Reading the Results: More Than Just a Number

Once you hit calculate, the tool gives you three layers of feedback:

  1. The Big Number (New CGPA): This is your cumulative average, rounded to two decimals.
  2. The Change Indicator: A red or green arrow shows if this semester improved or hurt your overall standing. It’s a gut-check moment.
  3. Course Breakdown: A grid shows each course, its credit hours, your percentage, and the calculated grade points. This is your audit trail. If something looks wrong (like an 85% showing as a 3.0 instead of a 3.3), you can immediately see the discrepancy.

What About Students on a Different Grading System?

If your university uses a 10-point scale (common in India and parts of Europe) or a letter-grade only system (no percentages), here is a quick adaptation trick:

  • For a 10-point CGPA, simply ignore the "Current Grade (%)" field. Instead, manually enter the equivalent "Grade Points." For example, if a 8.5/10 is roughly a 3.4/4.0, just type "3.4" in the points field.
  • For Letter grades only, use the GPA Scale table provided. Look up the letter (e.g., "B") to find the points (e.g., "3.0") and enter that.

Frequently Asked Questions

Is it safe to use a free online CGPA calculator without uploading my transcript?

Absolutely. The safest tools are the ones that never see your data. This calculator runs entirely using JavaScript in your web browser. Your grades are processed on your own device, not on a remote server. You can even disconnect from Wi-Fi after the page loads, and it will still work perfectly. There is no database, no login, and no file upload required.

How do I calculate my CGPA if my university uses a different percentage scale?

First, check the GPA scale table inside the tool. If your university defines an "A" as 85% and above (instead of 93%), you can’t rely on the automatic percentage-to-points conversion. Instead, manually enter the grade points. For example, if you scored 86% and that equals a 4.0 at your school, simply type "86" in the grade field, then manually type "4.0" in the “Grade Points” field for that course. This overrides the automatic calculator.

Can I use this tool to predict what grades I need to raise my CGPA?

Yes, this is a common use case. Enter your current CGPA and total credits. Then, in the "Current Semester Courses" section, enter your best-guess grades. Play with the numbers. Change an 80% to a 95% to see how much that final exam could actually change your overall standing. This is the best way to figure out if that extra credit assignment is worth your time.

Why does my calculated CGPA look different from my official transcript?

This usually happens for two reasons. First, double-check your total credit hours—a typo of "30" instead of "33" changes everything. Second, confirm your university’s rounding policy. Some schools round final GPAs to one decimal place, while others use two. The tool calculates to two decimals by default (e.g., 3.47). Your official transcript might list this as 3.5.

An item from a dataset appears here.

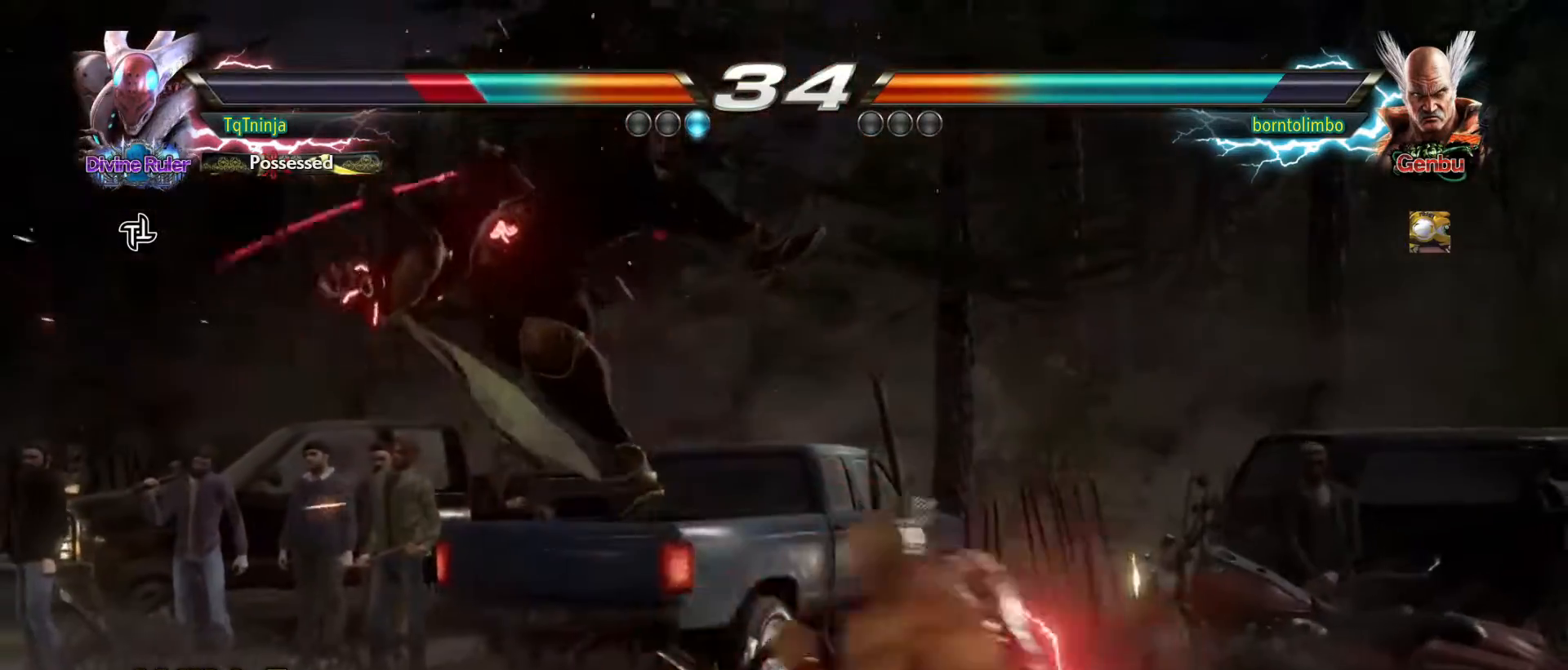
{"buttons": [], "left_stick": "center", "events": []}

Do I need to download an app or create an account to use this calculator?

No download, no account, no email signup. This is a purely web-based tool. You open the link, enter your numbers, and get your result. It works on any device: a MacBook, a Windows PC, an iPad, or even an Android phone. As long as you have a modern browser (Chrome, Safari, Firefox, Edge), you are ready to go.